▶ _SELECTED EXCERPT_:

Tears, screaming, 'Muuuuuummy!', climbing up me and hanging around my neck like a baby gibbon.

Poor chap. He has done some nice things too today. Honest.

Sunday, 14 August 2011

Felexicon


Ever wanted to know how to go about understanding Felish? Well, now you can! Here is a Beginner’s Guide to commonly used words:

Doddor - Can refer specifically to his bosom companion, Norman the dog, or to any dog in general

Topper - Plane or helicopter

Peatop - Teapot

Bicydidor - Bicycle or anything that looks a bit like one

Bike car - motorbike

Pider - Spider

Doffee - coffee

Owee - yellow

Bussydah - Butterfly

Tea! - You are cordially invited to partake of afternoon (or morning, or evening, rather depends on what mood he’s in) tea with Felix. You will partake. Or else.

Further lessons in Felish will follow when he decides make further notable additions to his vocabulary.

Saturday, 13 August 2011

Tickling is a Capital Offence and Heedless Bunnies Shall be Binned


I was teasing Felix by making a little toy man of his jump onto different parts of his body and tickle him. He was giggling his head of until, ‘Man tickle Felix’s tummy!’ at which point he grabbed the poor soul, stuffed him feet first into his gob and proceeded to chew his legs with a vicious, ‘Num num num!’ Harsh.

▶ _WORK INSTRUCTIONS_: Pick up the blog excerpt about Felix after its last sentence and write a few more sentences in the same voice.

Items from a data source:
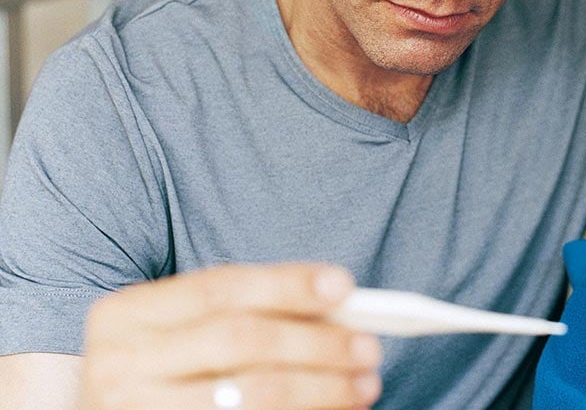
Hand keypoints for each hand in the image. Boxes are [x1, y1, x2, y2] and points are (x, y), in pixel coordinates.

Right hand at [80, 263, 381, 409]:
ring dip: (319, 388)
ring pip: (247, 395)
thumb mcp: (190, 330)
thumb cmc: (170, 367)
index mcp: (125, 314)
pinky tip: (329, 408)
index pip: (219, 288)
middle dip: (314, 342)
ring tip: (363, 383)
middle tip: (369, 347)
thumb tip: (338, 306)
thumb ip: (250, 311)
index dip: (285, 285)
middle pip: (238, 340)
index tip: (344, 286)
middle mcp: (118, 365)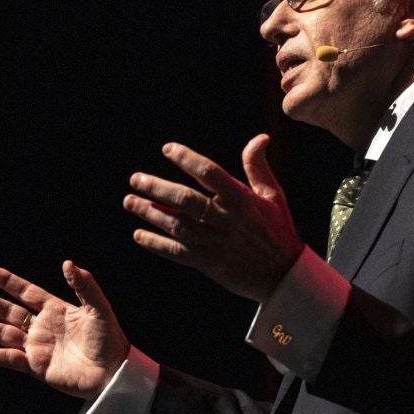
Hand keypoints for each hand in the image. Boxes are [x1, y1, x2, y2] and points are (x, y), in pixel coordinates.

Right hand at [0, 261, 129, 398]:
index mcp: (56, 310)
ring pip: (3, 333)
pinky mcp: (36, 367)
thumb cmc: (110, 340)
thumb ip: (84, 285)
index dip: (8, 282)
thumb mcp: (98, 309)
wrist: (113, 374)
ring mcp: (38, 347)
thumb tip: (67, 262)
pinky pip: (8, 358)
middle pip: (8, 311)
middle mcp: (43, 327)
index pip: (26, 292)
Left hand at [124, 135, 302, 300]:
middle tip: (135, 179)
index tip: (167, 149)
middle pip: (186, 201)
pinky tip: (138, 234)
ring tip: (130, 202)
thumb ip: (258, 166)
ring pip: (177, 226)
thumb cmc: (278, 230)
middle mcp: (226, 219)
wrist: (284, 276)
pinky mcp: (209, 264)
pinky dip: (156, 244)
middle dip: (158, 188)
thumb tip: (260, 138)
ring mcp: (215, 243)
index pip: (209, 173)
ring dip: (151, 213)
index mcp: (241, 199)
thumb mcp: (273, 196)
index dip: (187, 159)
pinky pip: (177, 252)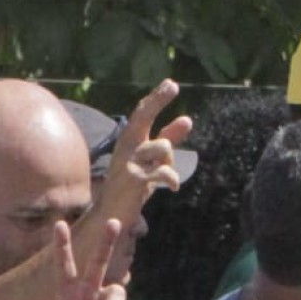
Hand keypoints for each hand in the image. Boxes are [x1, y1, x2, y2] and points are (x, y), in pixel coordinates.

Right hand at [86, 80, 192, 277]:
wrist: (112, 216)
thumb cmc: (133, 187)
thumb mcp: (153, 162)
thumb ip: (168, 140)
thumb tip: (187, 118)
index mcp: (130, 143)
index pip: (143, 115)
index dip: (156, 98)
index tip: (172, 83)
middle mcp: (126, 149)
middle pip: (142, 118)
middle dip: (158, 102)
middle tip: (173, 86)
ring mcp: (128, 164)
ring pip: (161, 148)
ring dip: (170, 160)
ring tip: (166, 176)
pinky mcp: (133, 182)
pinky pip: (162, 173)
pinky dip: (171, 179)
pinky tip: (172, 188)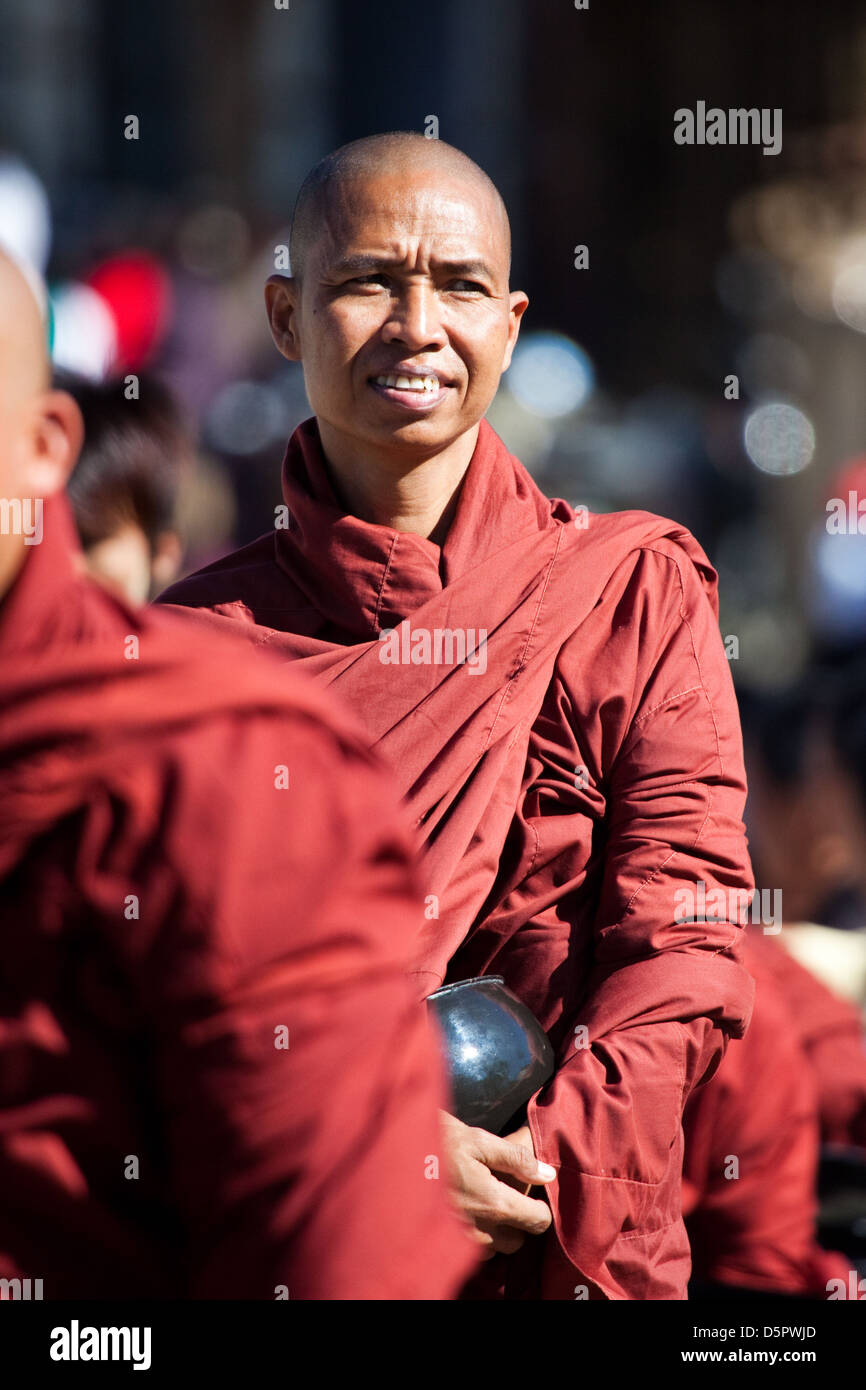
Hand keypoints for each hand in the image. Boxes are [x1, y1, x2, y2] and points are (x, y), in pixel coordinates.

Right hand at [439, 1111, 555, 1258]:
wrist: (385, 1160)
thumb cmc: (432, 1143)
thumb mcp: (476, 1139)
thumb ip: (516, 1158)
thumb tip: (547, 1173)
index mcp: (494, 1204)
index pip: (537, 1222)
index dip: (540, 1206)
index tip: (530, 1190)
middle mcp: (480, 1231)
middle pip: (517, 1240)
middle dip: (516, 1221)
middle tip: (503, 1191)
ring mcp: (458, 1242)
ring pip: (492, 1247)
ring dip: (492, 1229)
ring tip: (478, 1197)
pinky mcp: (440, 1245)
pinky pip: (468, 1249)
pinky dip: (471, 1233)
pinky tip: (460, 1208)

▶ _TASK RESULT_:
‘Sleeping Bunnies’ is a song which involves lying on the floor, pretending to be asleep and then springing up and hopping at the end, and Felix was really getting into it this afternoon. After a few rounds of this, I was getting knackered (participation is mandatory). So, I thought I’d cheat a bit by kneeling and just putting my head down low. As if this was going to fool him. ‘Night, NIGHT, bunny!’, he shouted, pointing at the floor. And so I found myself, once again, lying prone on hardwood flooring, persevering with this fascist’s paradise of a song to which some one gave a misleadingly innocuous title. I was dutifully ready for another round but I noticed that Master Lang had arisen and was doing something else. ‘Felix, you’re supposed to be sleeping! You’re a rubbish bunny’ I exclaimed. ‘Yes. Bin’, he conceded with a nod.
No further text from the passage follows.